Court Opinion

ID: 9650389
Source: CourtListenerOpinion
Date Created: 2023-08-23 15:34:47.140909+00
Date Added: 2024-06-11T18:12:20.709201
License: Public Domain

GARRECHT, Circuit Judge
(dissenting in part).
With that part of the main opinion which nullifies the finding of the Board whereby it determined that “Association’s proposal of September 2, restricting recognition of the Union as representing its members only,” constituted a refusal to bargain collectively within the meaning of the Act, I do not agree. To my mind, the evidence to sustain this finding is as substantial as that which supports other findings which the opinion upholds.
It is admitted that the Union had been duly authorized to represent all the workers, non-union as well as union. The purpose of the respondents to restrict the Union to act or bargain solely for its own members or to offer to bargain with it on that basis only, did not meet the obligation of the respondents under the law. The main opinion obscures this crucial fact by eloquent emphasis about what the Board did not find or failed to find. The majority opinion seems to indicate that if respondents negotiated at all with the Union, this would preclude any finding of refusal to bargain collectively. Manifestly much of this negotiating on other matters was conversational camouflage utterly lacking in good faith.
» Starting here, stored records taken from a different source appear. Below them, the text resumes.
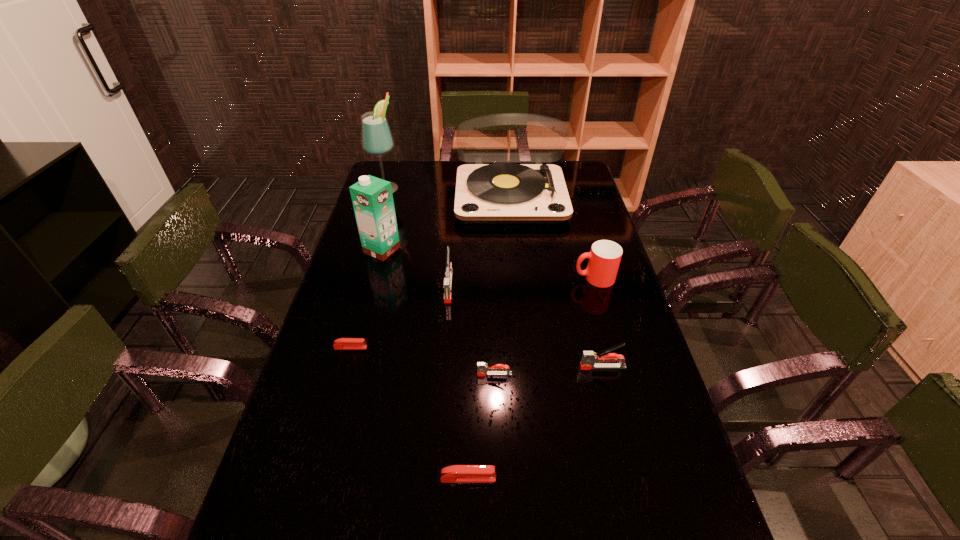
This screenshot has width=960, height=540. Find the location of `vacant space located 0.190m on the side of the red cup with the handle`. vacant space located 0.190m on the side of the red cup with the handle is located at coordinates (516, 278).

Locate an element on the screen. Image resolution: width=960 pixels, height=540 pixels. vacant space located 0.220m on the side of the red cup with the handle is located at coordinates (506, 278).

Locate an element on the screen. vacant area situated 0.240m on the handle side of the rightmost stapler is located at coordinates (490, 367).

Identify the location of free space located 0.350m on the handle side of the rightmost stapler. Image resolution: width=960 pixels, height=540 pixels. (448, 367).

Identify the location of vacant region located 0.290m on the handle side of the rightmost stapler. This screenshot has height=540, width=960. (471, 367).

The image size is (960, 540). In order to click on vacant space positioned on the handle side of the second nearest object in this screenshot , I will do `click(336, 374)`.

Locate an element on the screen. The image size is (960, 540). free point located on the handle side of the second nearest object is located at coordinates (332, 374).

This screenshot has width=960, height=540. In order to click on free space located 0.320m on the handle side of the second nearest object in this screenshot , I will do `click(355, 374)`.

You are a GUI agent. You are given a task and a screenshot of the screen. Output one action in this format:
    pyautogui.click(x=<x>, y=<y>)
    Task: Click on the vacant region located 0.060m on the front-facing side of the nearer red stapler
    
    Given the screenshot: What is the action you would take?
    pyautogui.click(x=523, y=478)

The image size is (960, 540). What are the coordinates of `free spot located 0.140m on the front-facing side of the fourth nearest object` in the screenshot? It's located at (418, 347).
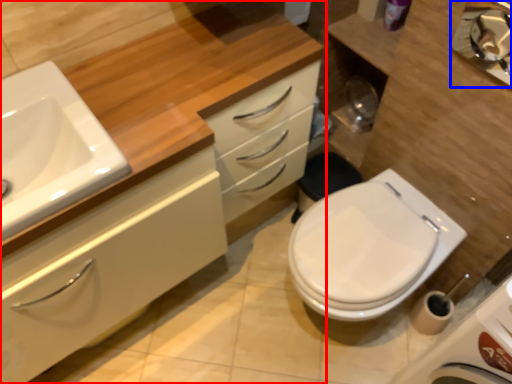
Question: Among these objects, which one is nearest to the camera, bathroom cabinet (highlighted by a red box) or mirror (highlighted by a blue box)?

Choices:
 (A) bathroom cabinet
 (B) mirror

Answer: (A)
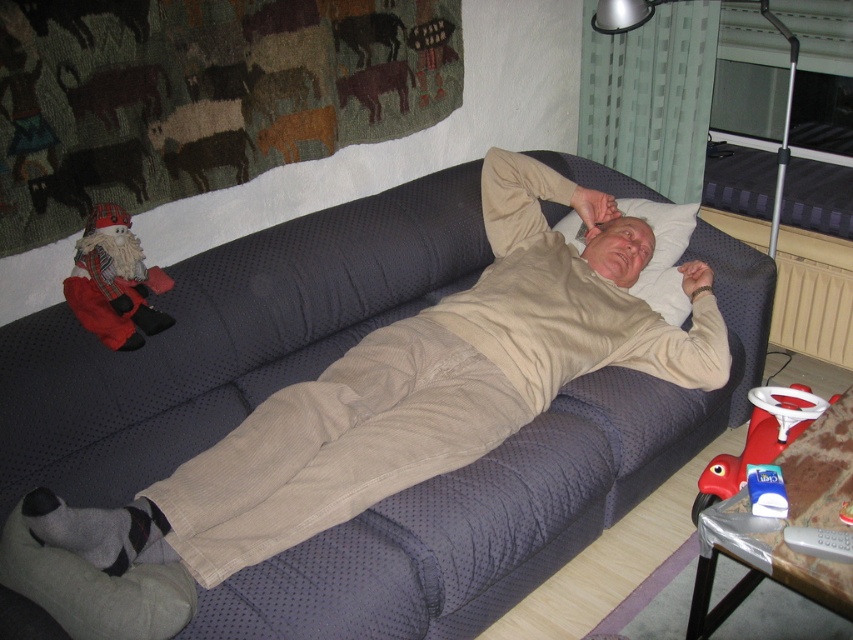
Question: Which of the following is the farthest from the observer?

Choices:
 (A) (631, 209)
 (B) (763, 314)
 (C) (131, 269)

Answer: (A)

Question: Can you confirm if dark blue textured couch at center is smaller than white soft pillow at upper center?

Choices:
 (A) no
 (B) yes

Answer: (A)

Question: Is dark blue textured couch at center to the right of red plaid santa at left from the viewer's perspective?

Choices:
 (A) no
 (B) yes

Answer: (B)

Question: Among these points, which one is farthest from the camera?

Choices:
 (A) (375, 260)
 (B) (648, 221)

Answer: (B)

Question: Does red plaid santa at left appear under white soft pillow at upper center?

Choices:
 (A) yes
 (B) no

Answer: (A)

Question: Based on their relative distances, which object is nearer to the white soft pillow at upper center?

Choices:
 (A) red plaid santa at left
 (B) dark blue textured couch at center

Answer: (B)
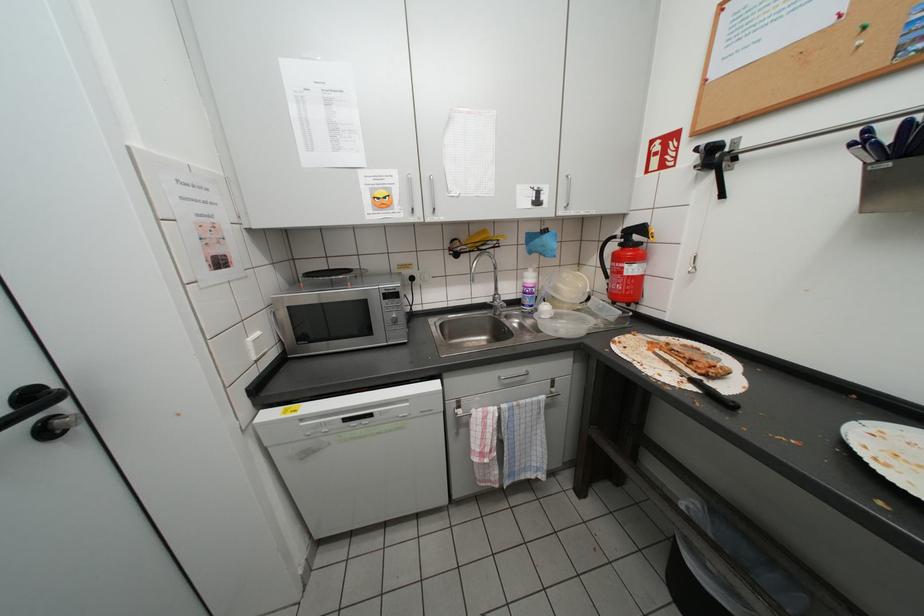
Indeed, one of the witnesses was asked if certain phases of it were not mere sham. Respondents objected to an answer as being a conclusion. However, the Board could draw the conclusion and there being substantial evidence in the record to support it this court is bound by the finding. The fact remains that the vital requirement that the Union be restricted to bargain only for its own members, which was injected into the discussion by respondents was never withdrawn. This is quite sufficient to sustain the Board in its finding:
“ * * * The language of the Association’s proposal of September 2, restricting recognition of the Union as representing its members only, constituted a clear refusal so to bargain. An employer cannot fulfill his obligation to a labor organization which is the exclusive representative of his employees by offering to bargain with it for its members only. We accordingly find that, on September 2, 1936, the respondents, except Western Growers’ Protective Association, H. P. Garin Company, and E. H. Spiegl, refused to bargain collectively with the Union. By so doing they also interfered with, restrained, and coerced the employees of members of the Association and of those firms which the Association was authorized to represent, in the exercise of the rights guaranteed in Section 7 of the Act.”
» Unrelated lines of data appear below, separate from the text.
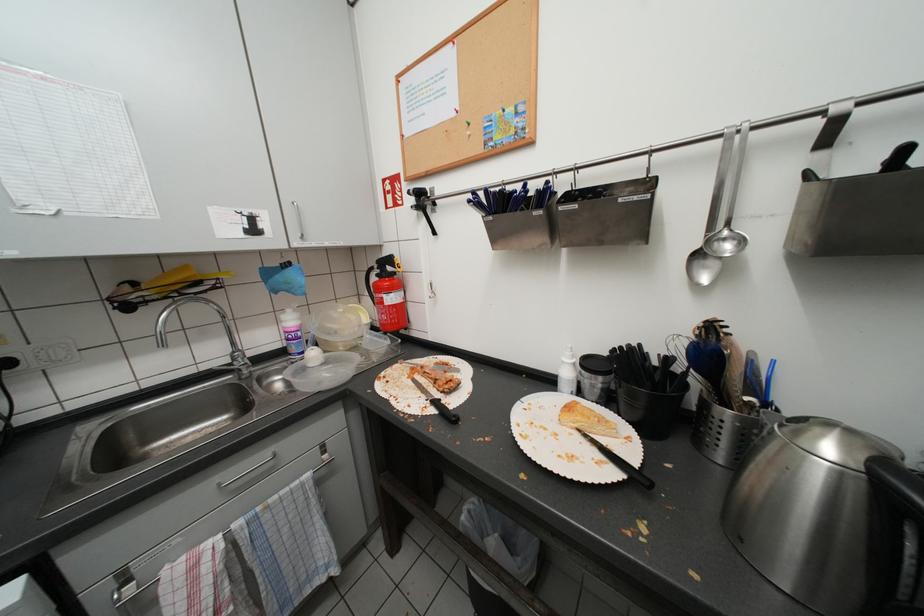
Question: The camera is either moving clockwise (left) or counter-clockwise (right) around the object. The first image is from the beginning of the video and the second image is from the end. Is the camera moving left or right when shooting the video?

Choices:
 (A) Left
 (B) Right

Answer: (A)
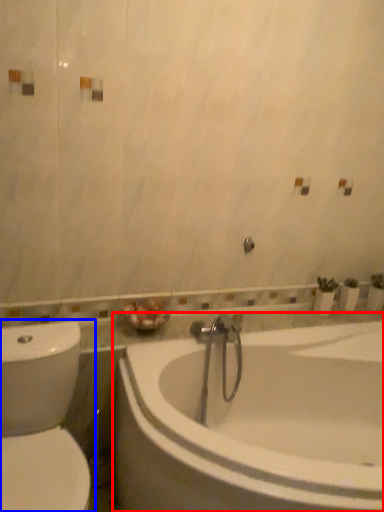
Question: Among these objects, which one is farthest to the camera, bathtub (highlighted by a red box) or toilet (highlighted by a blue box)?

Choices:
 (A) bathtub
 (B) toilet

Answer: (B)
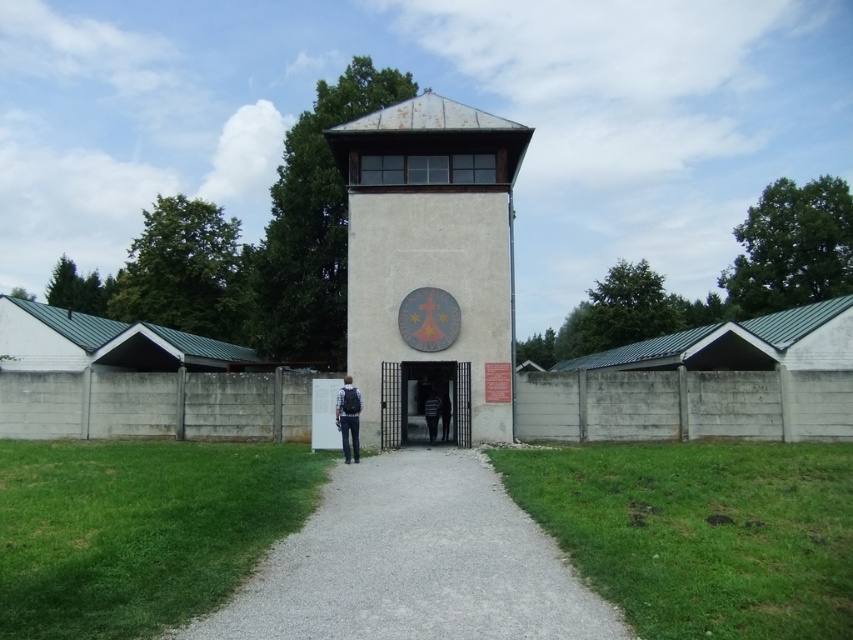
The image size is (853, 640). In order to click on denim jacket at center in this screenshot , I will do pyautogui.click(x=347, y=417).

Who is higher up, denim jacket at center or striped fabric jacket at center?

denim jacket at center is above.

At what (x,y) coordinates should I click in order to perform the action: click on denim jacket at center. Please return your answer as a coordinate pair (x, y). Looking at the image, I should click on coord(347,417).

Who is more forward, (390, 211) or (399, 544)?

Point (399, 544)

Can you confirm if beige concrete tower at center is taller than gray gravel path at center?

Yes.

Who is more distant from viewer, (376,321) or (431,532)?

Positioned behind is point (376,321).

I want to click on beige concrete tower at center, so click(430, 262).

Which is behind, point (425, 372) or point (433, 426)?

The point (425, 372) is more distant.

Identify the location of smooth concrete gate at center. (436, 401).

Measure the distance between point (403,419) and camera.

16.28 meters

The width and height of the screenshot is (853, 640). In order to click on smooth concrete gate at center in this screenshot , I will do `click(436, 401)`.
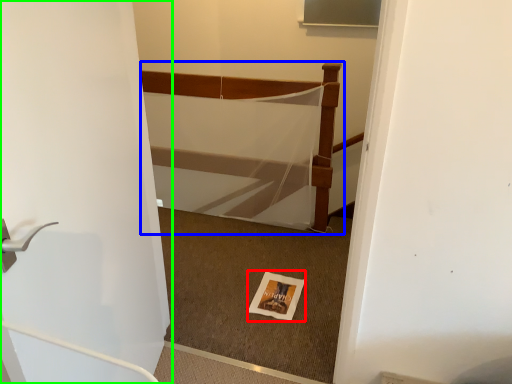
Question: Which object is positioned closest to postcard (highlighted by a red box)? Select from bed (highlighted by a blue box) and door (highlighted by a green box).

Choices:
 (A) bed
 (B) door

Answer: (A)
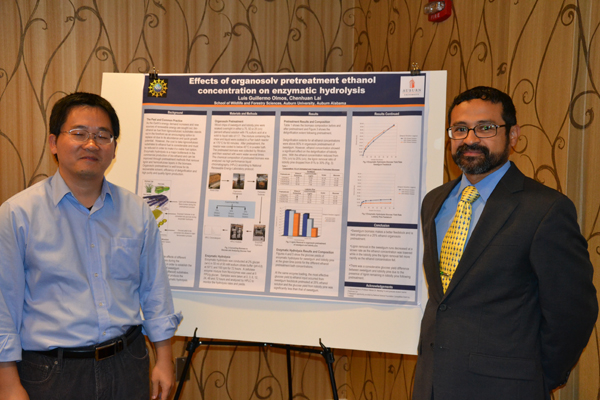
The height and width of the screenshot is (400, 600). I want to click on poster, so click(x=360, y=129).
In sustaining a similar finding the Supreme Court in the case of National Licorice Co. v. National Labor Relations Board, 309 U.S. 350, at page 358, 60 S.Ct. 569, at page 574, 84 L.Ed. 799, said: “ * * * There is testimony that at the meeting with the Union representatives on July 29th petitioner’s president declined to recognize the Union as the bargaining representative of all the employees, and declared that he would negotiate with it only as the bargaining representative of the Union members, refusing to bargain with it as the representative of all the employees, a plain violation of the Act. §§ 8(5), 9(a). This was followed by petitioner’s refusal, on August 2nd, to negotiate with Union representatives. There was also evidence from which the Board could have found that the negotiations on July 20th and July 29th were not entered into by the petitioner in good faith, and were but thinly disguised refusals to treat with the Union representatives.”
The findings of the Board should be sustained.